EXERCISE DESCRIPTION:
Word for word, restate the records from their first line through the line with "Description: The adult", both ends included; omit each picture.

GIVEN DATA:
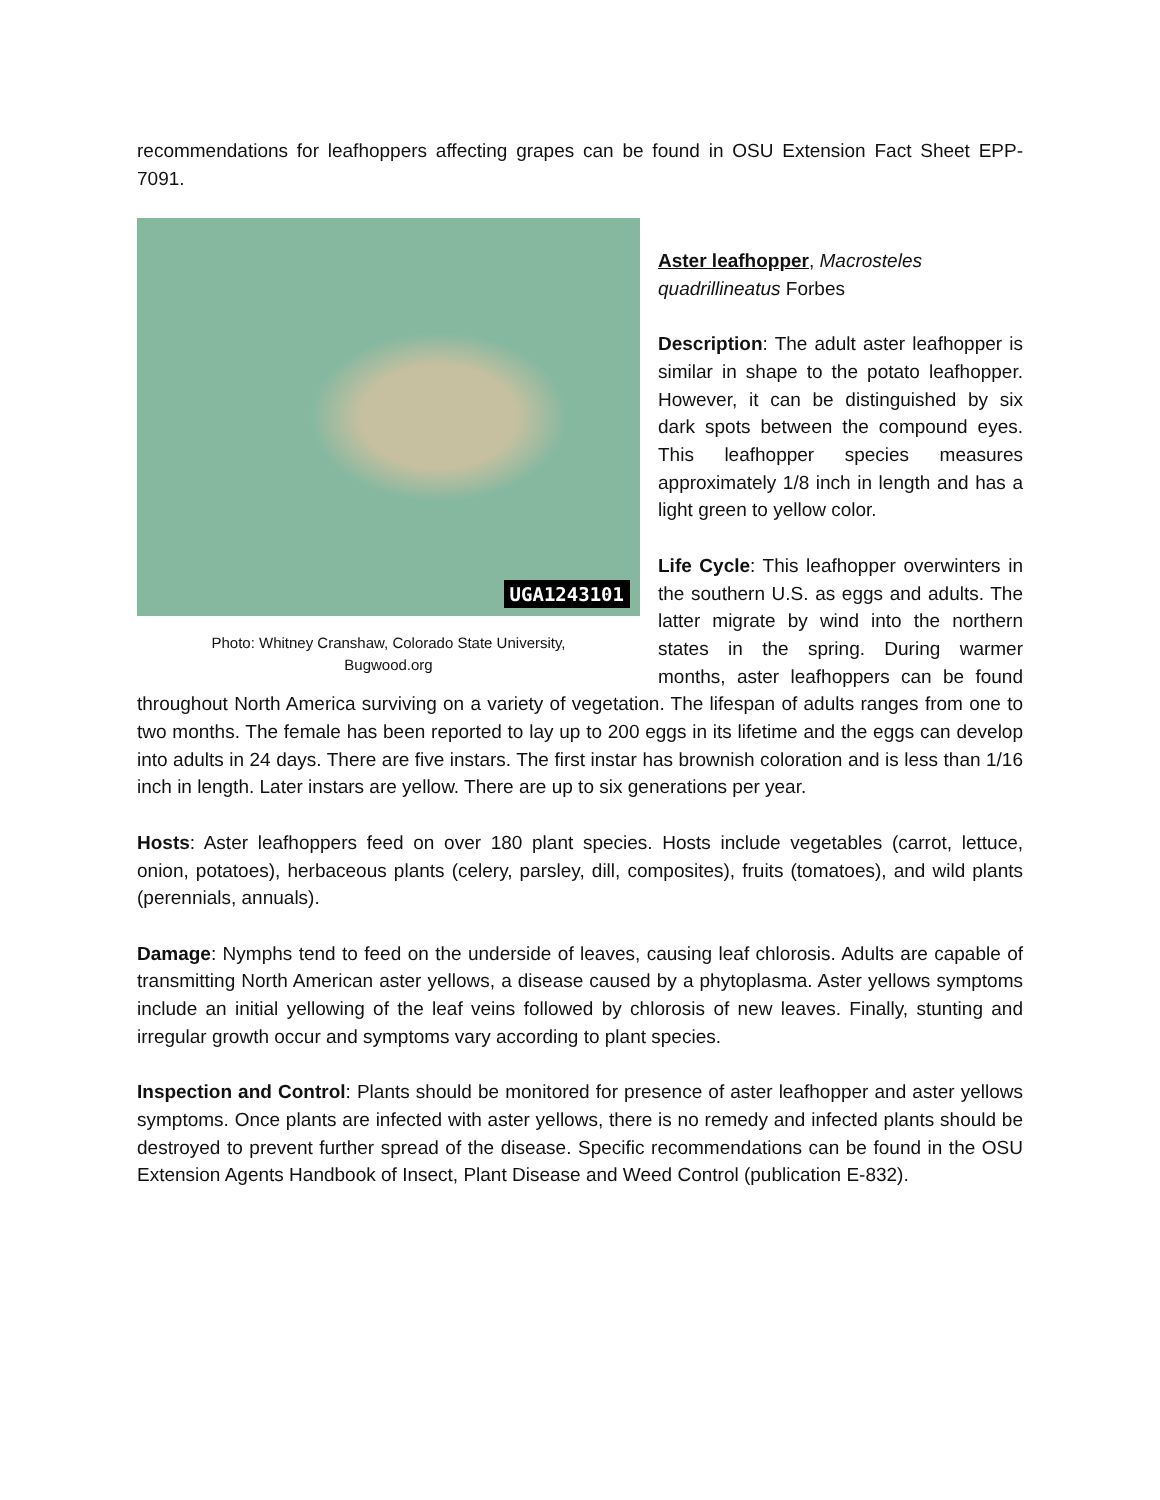recommendations for leafhoppers affecting grapes can be found in OSU Extension Fact Sheet EPP-7091.
UGA1243101
Photo: Whitney Cranshaw, Colorado State University,
Bugwood.org
Aster leafhopper, Macrosteles quadrillineatus Forbes
Description: The adult aster leafhopper is similar in shape to the potato leafhopper. However, it can be distinguished by six dark spots between the compound eyes. This leafhopper species measures approximately 1/8 inch in length and has a light green to yellow color.
Life Cycle: This leafhopper overwinters in the southern U.S. as eggs and adults. The latter migrate by wind into the northern states in the spring. During warmer months, aster leafhoppers can be found throughout North America surviving on a variety of vegetation. The lifespan of adults ranges from one to two months. The female has been reported to lay up to 200 eggs in its lifetime and the eggs can develop into adults in 24 days. There are five instars. The first instar has brownish coloration and is less than 1/16 inch in length. Later instars are yellow. There are up to six generations per year.
Hosts: Aster leafhoppers feed on over 180 plant species. Hosts include vegetables (carrot, lettuce, onion, potatoes), herbaceous plants (celery, parsley, dill, composites), fruits (tomatoes), and wild plants (perennials, annuals).
Damage: Nymphs tend to feed on the underside of leaves, causing leaf chlorosis. Adults are capable of transmitting North American aster yellows, a disease caused by a phytoplasma. Aster yellows symptoms include an initial yellowing of the leaf veins followed by chlorosis of new leaves. Finally, stunting and irregular growth occur and symptoms vary according to plant species.
Inspection and Control: Plants should be monitored for presence of aster leafhopper and aster yellows symptoms. Once plants are infected with aster yellows, there is no remedy and infected plants should be destroyed to prevent further spread of the disease. Specific recommendations can be found in the OSU Extension Agents Handbook of Insect, Plant Disease and Weed Control (publication E-832).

FINAL ANSWER:
recommendations for leafhoppers affecting grapes can be found in OSU Extension Fact Sheet EPP-7091.
UGA1243101
Photo: Whitney Cranshaw, Colorado State University,
Bugwood.org
Aster leafhopper, Macrosteles quadrillineatus Forbes
Description: The adult aster leafhopper is similar in shape to the potato leafhopper. However, it can be distinguished by six dark spots between the compound eyes. This leafhopper species measures approximately 1/8 inch in length and has a light green to yellow color.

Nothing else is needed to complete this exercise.